ЧТО НУЖНО СДЕЛАТЬ -
1. С кем, судя по тексту о Пастернаке, Б.Л. пошел на «Фауста» во время гастролей Гамбургского театра?
2. Перепишите слово в слово отрывок из текста о Пастернаке, который начинается со слов «Мы были вместе» и заканчивается словами «сцены, напоминающих кинокадры.».

ФРАГМЕНТ ТЕКСТА -
▽

Годы с Пастернаком и без него
Шрифт:
Как будто бы не он сам написал эти строки! Глядя на его лицо в свете рамповых огней, на блестевшие в глазах слезы, на стремительно меняющееся выражение, по мере того как развивалась драма, я на время забыла о своих напастях. Мы переглядывались с мамой. «Тише, Боря, — шептала она, когда он начинал громко глотать слезы, — с тобой невозможно ходить в театр, ты как маленький».
Мы были вместе в театре еще один раз, последний, зимой последнего, 1960 года. В Москве тогда гастролировал Гамбургский театр Грюнгенса, и Б.Л. трогательно поделил свои выходы — на «Фауста» он пошел с Зинаидой Николаевной и Леней, а на «Разбитый кувшин» — с матерью и мной. К сожалению, мое место было довольно далеко от того ряда, где сидели Б.Л. с мамой, и, не зная немецкого, я очень томилась — постановка же, предельно традиционная, также меня не занимала.
То ли в зале мало кто понимал по-немецки,
После спектакля мы пошли за кулисы, где Б.Л. — ведь это был год его всемирной славы — сейчас же облепили актеры, среди них Грюнгенс. Просили надписать книги, программы; окруженный плотным кольцом загримированных и еще не успевших переодеться актеров, ловивших каждое его слово, он с вдохновением ораторствовал по-немецки. У нас есть целая серия фотоснимков этой сцены, напоминающих кинокадры.

△

ВЫДЕРЖКА ИЗ ДАННЫХ -
▽

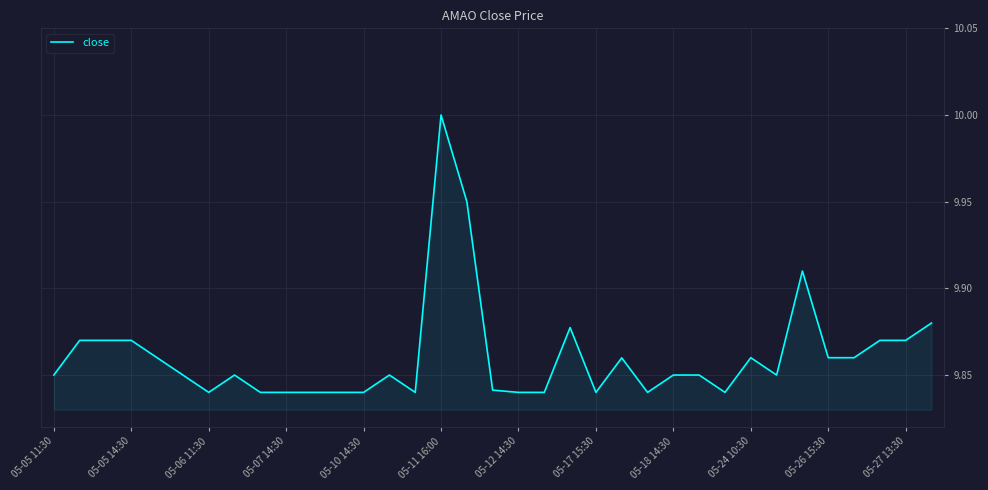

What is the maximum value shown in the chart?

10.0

△

ОТВЕТЫ ПО ПОРЯДКУ -
1. С Зинаидой Николаевной и Леней.

2.
Мы были вместе в театре еще один раз, последний, зимой последнего, 1960 года. В Москве тогда гастролировал Гамбургский театр Грюнгенса, и Б.Л. трогательно поделил свои выходы — на «Фауста» он пошел с Зинаидой Николаевной и Леней, а на «Разбитый кувшин» — с матерью и мной. К сожалению, мое место было довольно далеко от того ряда, где сидели Б.Л. с мамой, и, не зная немецкого, я очень томилась — постановка же, предельно традиционная, также меня не занимала.
То ли в зале мало кто понимал по-немецки,
После спектакля мы пошли за кулисы, где Б.Л. — ведь это был год его всемирной славы — сейчас же облепили актеры, среди них Грюнгенс. Просили надписать книги, программы; окруженный плотным кольцом загримированных и еще не успевших переодеться актеров, ловивших каждое его слово, он с вдохновением ораторствовал по-немецки. У нас есть целая серия фотоснимков этой сцены, напоминающих кинокадры.